My old person trait is that I think ‘ghosting’ is completely unacceptable and you owe the other person a face-to-face conversation.
My old person trait is that I think ‘ghosting’ is completely unacceptable and you owe the other person a face-to-face conversation.
I hate all websites that move things around as they load. If I see a button, that button should stay where it is when I try to click it.
The number of times the “news” headline display shows me something that catches my interest and then disappears and refreshes to something else before I was able to finish reading it infuriates me.
Your old person trait is that modern UI should follow the same sane UI design guidelines as theybused to in the past. In your example, the UI elements should not move around unexpectedly. :)

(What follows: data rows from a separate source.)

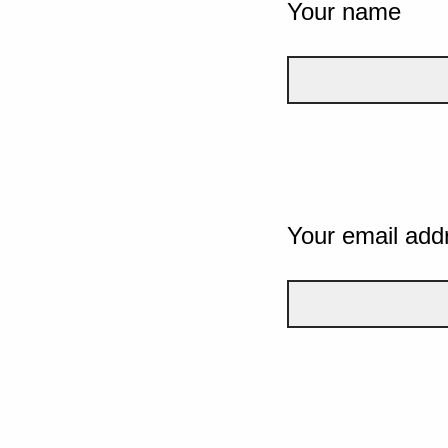
Your name
Your email add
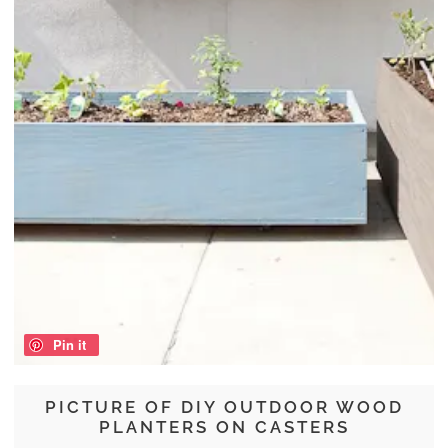
Pin it
PICTURE OF DIY OUTDOOR WOOD
PLANTERS ON CASTERS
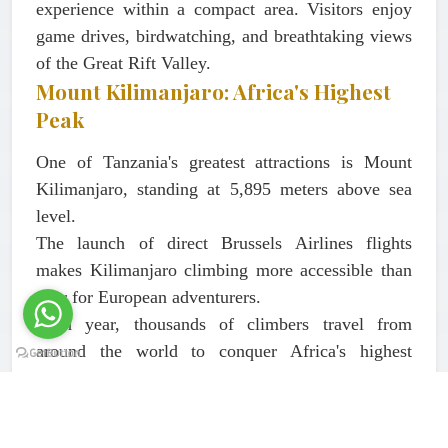
experience within a compact area. Visitors enjoy
game drives, birdwatching, and breathtaking views
of the Great Rift Valley.
Mount Kilimanjaro: Africa's Highest
Peak
One of Tanzania's greatest attractions is Mount
Kilimanjaro, standing at 5,895 meters above sea
level.
The launch of direct Brussels Airlines flights
makes Kilimanjaro climbing more accessible than
ever for European adventurers.
Each year, thousands of climbers travel from
around the world to conquer Africa's highest
mountain and one of the Seven Summits.
Popular Kilimanjaro Routes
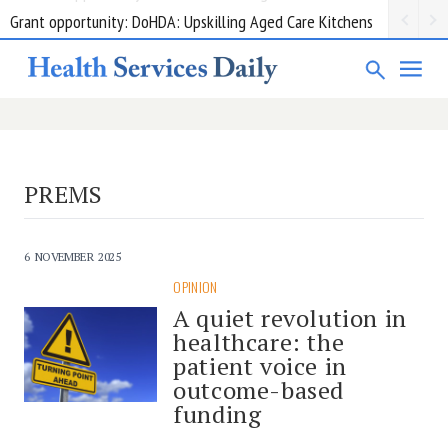
Grant opportunity: DoHDA: Upskilling Aged Care Kitchens
PREMS
6 NOVEMBER 2025
OPINION
A quiet revolution in
healthcare: the
patient voice in
outcome-based
funding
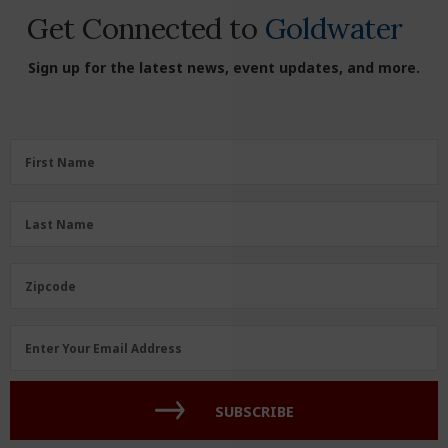
Get Connected to
Goldwater
Sign up for the latest news, event updates, and more.
First
First Name
Name
(Required)
Last
Last Name
Name
(Required)
Zipcode
Zipcode
Email
Enter Your Email Address
Address
(Required)
SUBSCRIBE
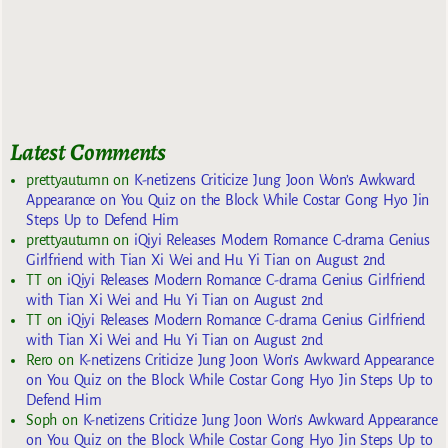
Latest Comments
prettyautumn
on
K-netizens Criticize Jung Joon Won’s Awkward
Appearance on You Quiz on the Block While Costar Gong Hyo Jin
Steps Up to Defend Him
prettyautumn
on
iQiyi Releases Modern Romance C-drama Genius
Girlfriend with Tian Xi Wei and Hu Yi Tian on August 2nd
TT
on
iQiyi Releases Modern Romance C-drama Genius Girlfriend
with Tian Xi Wei and Hu Yi Tian on August 2nd
TT
on
iQiyi Releases Modern Romance C-drama Genius Girlfriend
with Tian Xi Wei and Hu Yi Tian on August 2nd
Rero
on
K-netizens Criticize Jung Joon Won’s Awkward Appearance
on You Quiz on the Block While Costar Gong Hyo Jin Steps Up to
Defend Him
Soph
on
K-netizens Criticize Jung Joon Won’s Awkward Appearance
on You Quiz on the Block While Costar Gong Hyo Jin Steps Up to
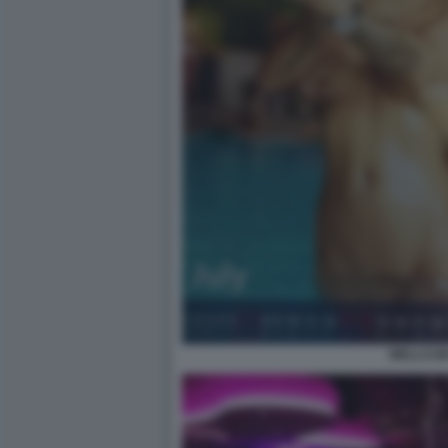
WELLCUM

I agree with you whole heartedly.
Not even that so much. I mean, I get that UI needs to adapt to the screen size it’s being displayed on, rather than older sites that would end up malformed on different displays.

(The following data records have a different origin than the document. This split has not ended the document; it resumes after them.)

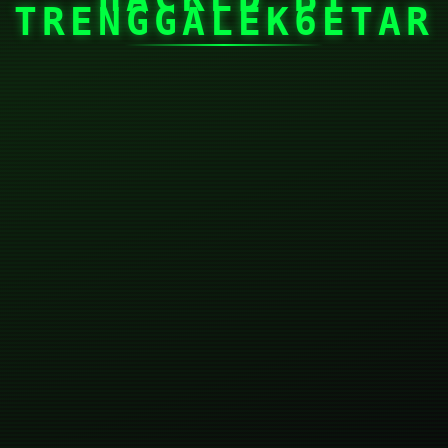
TRENGGALEK6ETAR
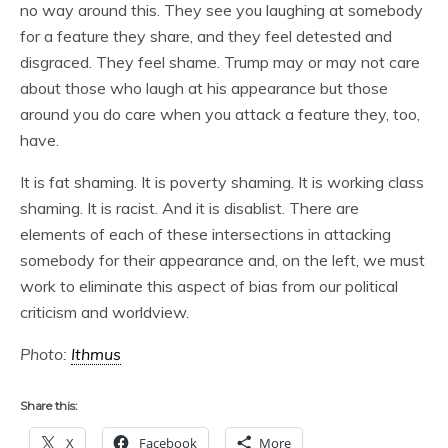
no way around this. They see you laughing at somebody
for a feature they share, and they feel detested and
disgraced. They feel shame. Trump may or may not care
about those who laugh at his appearance but those
around you do care when you attack a feature they, too,
have.
It is fat shaming. It is poverty shaming. It is working class
shaming. It is racist. And it is disablist. There are
elements of each of these intersections in attacking
somebody for their appearance and, on the left, we must
work to eliminate this aspect of bias from our political
criticism and worldview.
Photo:
Ithmus
Share this:
X
Facebook
More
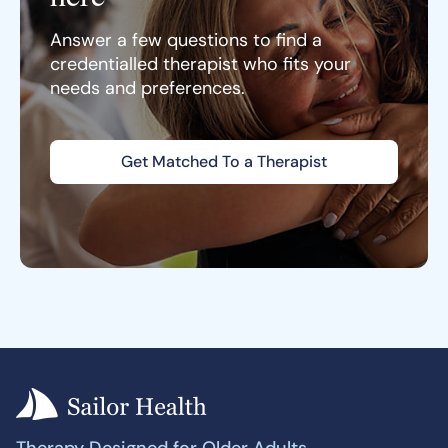
Answer a few questions to find a
credentialled therapist who fits your
needs and preferences.
Get Matched To a Therapist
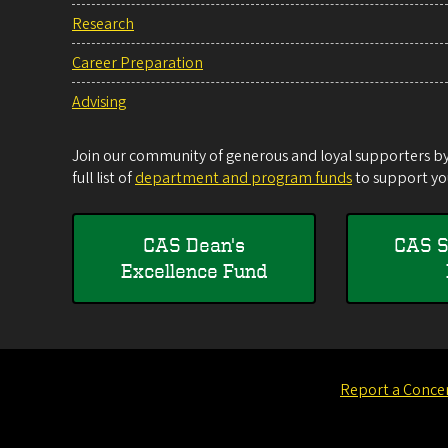
Research
Career Preparation
Advising
Join our community of generous and loyal supporters by 
full list of
department and program funds
to support you
CAS Dean's
CAS S
Excellence Fund
Report a Conce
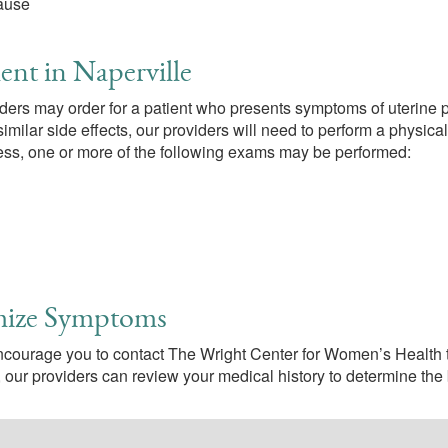
pause
ent in Naperville
iders may order for a patient who presents symptoms of uterine p
imilar side effects, our providers will need to perform a physica
ocess, one or more of the following exams may be performed:
mize Symptoms
encourage you to contact The Wright Center for Women’s Health t
, our providers can review your medical history to determine the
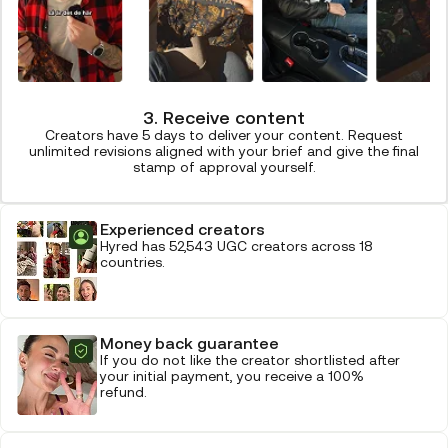
3. Receive content
Creators have 5 days to deliver your content. Request
unlimited revisions aligned with your brief and give the final
stamp of approval yourself.
Experienced creators
Hyred has 52,543 UGC creators across 18
countries.
Money back guarantee
If you do not like the creator shortlisted after
your initial payment, you receive a 100%
refund.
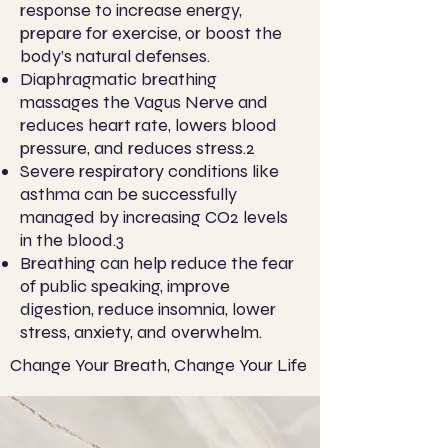
response to increase energy,
prepare for exercise, or boost the
body’s natural defenses.
Diaphragmatic breathing
massages the Vagus Nerve and
reduces heart rate, lowers blood
pressure, and reduces stress.2
Severe respiratory conditions like
asthma can be successfully
managed by increasing CO2 levels
in the blood.3
Breathing can help reduce the fear
of public speaking, improve
digestion, reduce insomnia, lower
stress, anxiety, and overwhelm.
Change Your Breath, Change Your Life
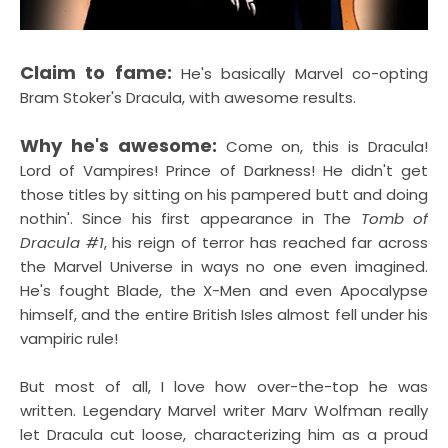
Claim to fame:
He's basically Marvel co-opting
Bram Stoker's Dracula, with awesome results.
Why he's awesome:
Come on, this is Dracula!
Lord of Vampires! Prince of Darkness! He didn't get
those titles by sitting on his pampered butt and doing
nothin'. Since his first appearance in The
Tomb of
Dracula #1
, his reign of terror has reached far across
the Marvel Universe in ways no one even imagined.
He's fought Blade, the X-Men and even Apocalypse
himself, and the entire British Isles almost fell under his
vampiric rule!
But most of all, I love how over-the-top he was
written. Legendary Marvel writer Marv Wolfman really
let Dracula cut loose, characterizing him as a proud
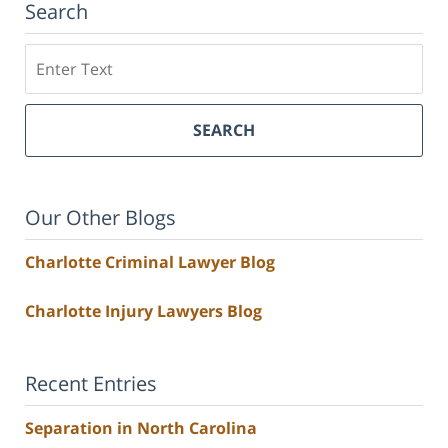
Search
Search
SEARCH
Our Other Blogs
Charlotte Criminal Lawyer Blog
Charlotte Injury Lawyers Blog
Recent Entries
Separation in North Carolina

All I ask is that the page figure all that shit out before it displays anything to the user. Figure out where it wants to put the buttons, then put the buttons there. That, and get rid of bullshit slow animations that only exist so that a web designer can showcase to their client, rather than accept input from the users. “Look how smooth it slides out when you hit that button!” Fuck that, I just want to click the next button as soon as possible - and ideally minimise the number of clicks to get to what I want.
Saying that though, I do have a soft spot for old Unix systems. The kind that were kind of slow loading pages, but if you knew what the page contained you could press a bunch of keyboard keys and go through and queue up instructions for page after page. It would take a few seconds for the computer to catch up with your input, but it would process it all and you’d end up where you wanted to be.
People shouldn’t be waiting for computers, computers should be working to make work easier for the user.
Muscle memory matters! The original MacOS designers believed this. Now, all software seems to have abandoned this idea.